**Your assignment:** Go through the lines below and copy each one that holds the string "recensioni".

**Data for this task:**
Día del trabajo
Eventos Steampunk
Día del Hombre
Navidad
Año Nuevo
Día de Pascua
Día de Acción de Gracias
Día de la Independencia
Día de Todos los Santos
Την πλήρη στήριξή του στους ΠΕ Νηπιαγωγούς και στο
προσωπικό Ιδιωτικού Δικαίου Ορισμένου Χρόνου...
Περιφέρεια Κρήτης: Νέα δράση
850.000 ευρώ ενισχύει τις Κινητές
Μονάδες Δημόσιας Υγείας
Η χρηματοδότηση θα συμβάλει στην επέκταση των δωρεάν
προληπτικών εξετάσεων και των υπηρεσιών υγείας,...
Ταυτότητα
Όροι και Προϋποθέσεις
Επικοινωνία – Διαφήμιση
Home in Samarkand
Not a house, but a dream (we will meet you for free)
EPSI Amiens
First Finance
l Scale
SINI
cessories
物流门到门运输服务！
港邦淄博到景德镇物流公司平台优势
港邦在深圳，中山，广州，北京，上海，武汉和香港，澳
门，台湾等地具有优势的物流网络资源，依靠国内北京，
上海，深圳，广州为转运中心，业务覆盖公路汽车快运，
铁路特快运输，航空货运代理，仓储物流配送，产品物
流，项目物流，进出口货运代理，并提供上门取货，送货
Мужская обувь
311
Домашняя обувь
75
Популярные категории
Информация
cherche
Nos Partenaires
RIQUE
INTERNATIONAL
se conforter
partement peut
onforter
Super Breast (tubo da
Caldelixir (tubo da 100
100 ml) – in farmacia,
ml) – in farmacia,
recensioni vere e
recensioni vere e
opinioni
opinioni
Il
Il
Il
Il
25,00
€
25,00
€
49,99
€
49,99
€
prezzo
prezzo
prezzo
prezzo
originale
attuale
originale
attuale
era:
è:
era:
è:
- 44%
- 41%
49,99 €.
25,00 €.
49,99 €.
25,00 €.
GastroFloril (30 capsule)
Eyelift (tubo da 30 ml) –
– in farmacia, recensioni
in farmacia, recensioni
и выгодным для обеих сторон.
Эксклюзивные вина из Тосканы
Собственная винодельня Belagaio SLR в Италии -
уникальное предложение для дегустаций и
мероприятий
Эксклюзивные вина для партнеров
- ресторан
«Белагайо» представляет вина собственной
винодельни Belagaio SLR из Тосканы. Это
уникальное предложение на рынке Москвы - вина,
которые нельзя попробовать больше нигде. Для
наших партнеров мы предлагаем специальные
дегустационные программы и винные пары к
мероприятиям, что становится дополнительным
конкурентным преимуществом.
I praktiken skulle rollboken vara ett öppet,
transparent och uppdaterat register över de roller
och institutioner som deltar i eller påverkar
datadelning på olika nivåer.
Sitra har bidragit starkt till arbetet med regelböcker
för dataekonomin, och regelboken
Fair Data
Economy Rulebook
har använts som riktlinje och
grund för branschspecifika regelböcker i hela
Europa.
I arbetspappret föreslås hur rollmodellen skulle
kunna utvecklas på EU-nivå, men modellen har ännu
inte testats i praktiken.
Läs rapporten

**Result of the task:**
recensioni vere e
recensioni vere e
– in farmacia, recensioni
in farmacia, recensioni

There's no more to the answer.